Written task A:
From the wave-pipelining text, extract the passage between "The adjustment of clock skew and clock period is" and "to fabrication variations.", inclusive.
Written task B:
Copy every line of the listing word for word, leaving out the pictures.

Document section:

=== Begin Enclosure ===

The adjustment of clock skew and clock period is carried out in pipelining technique also. Along with the above mentioned two, equalization of path delays is carried out in wave-pipelining. The adjustment of clock skew and clock period are carried out manually in [7] and [1]. The wave-pipelined circuit designed using the layout editor may be tested using simulation. However, the simulation is inadequate for testing due to the difference between the actual delays and the delays calculated by the layout editor. This is because the layout editor considers only the worst case delays and the actual delays may be significantly different due to fabrication variations.
This difference becomes important as the logic depth of the circuit increases. Hence, the design is downloaded to the actual FPGA and its operation is checked using a Personal Computer (PC), based test system in [1]. If correct results are not obtained, delays are altered and the design is downloaded for testing again. A number of iterations of place and route, simulation, downloading, and testing in the actual device may be required until the correct results are obtained. The design of a wave-pipelined circuit in this fashion requires human intervention and is time consuming. Automation schemes as well as the technique for minimizing the difference in path delays are carried out in [8]. In [8], clock period and clock skew are adjusted in offline that is in test mode only.
IV. PROPOSED ONLINE CLOCK SKEW SCHEME
A Concept of the proposed online clock skew scheme
The clock speed of wave-pipelined circuits can be increased if the idle time of the non-critical paths can be reduced. The operating frequency of the wave-pipelined circuit depends on the difference between Dmax and Dmin. Adjusting the Dmax for increasing the operating frequency is available in the literature. In [8], the clock period and clock skew are adjusted in testing mode (offline) only which has the disadvantages of PVT variations. In this paper, modeling Dmin is also considered for increasing the operating frequency of the wave-pipelined circuits. The loading effect is tolerated by taking 10% tolerance represented by d1 and d2 delay. The proposed control circuit is based on the fact that output data are latched only during the stable period. The control circuit generates an enable (EN) signal which ensures opening of output latch in the stable region and closing of the output latch in the unstable period. The stable and unstable regions are bounded by Dmin and Dmax. The enable signal generated should close the latch at Dmin instant and should open the latch at Dmax instant.

=== End Enclosure ===

Exercise materials:
=== Begin Enclosure ===

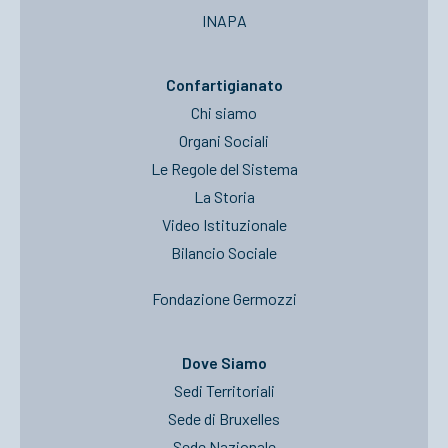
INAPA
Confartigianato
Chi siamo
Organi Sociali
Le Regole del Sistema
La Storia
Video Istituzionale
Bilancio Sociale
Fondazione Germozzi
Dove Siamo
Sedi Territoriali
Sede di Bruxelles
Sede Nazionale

=== End Enclosure ===

Answer section A:
The adjustment of clock skew and clock period is carried out in pipelining technique also. Along with the above mentioned two, equalization of path delays is carried out in wave-pipelining. The adjustment of clock skew and clock period are carried out manually in [7] and [1]. The wave-pipelined circuit designed using the layout editor may be tested using simulation. However, the simulation is inadequate for testing due to the difference between the actual delays and the delays calculated by the layout editor. This is because the layout editor considers only the worst case delays and the actual delays may be significantly different due to fabrication variations.

Answer section B:
INAPA
Confartigianato
Chi siamo
Organi Sociali
Le Regole del Sistema
La Storia
Video Istituzionale
Bilancio Sociale
Fondazione Germozzi
Dove Siamo
Sedi Territoriali
Sede di Bruxelles
Sede Nazionale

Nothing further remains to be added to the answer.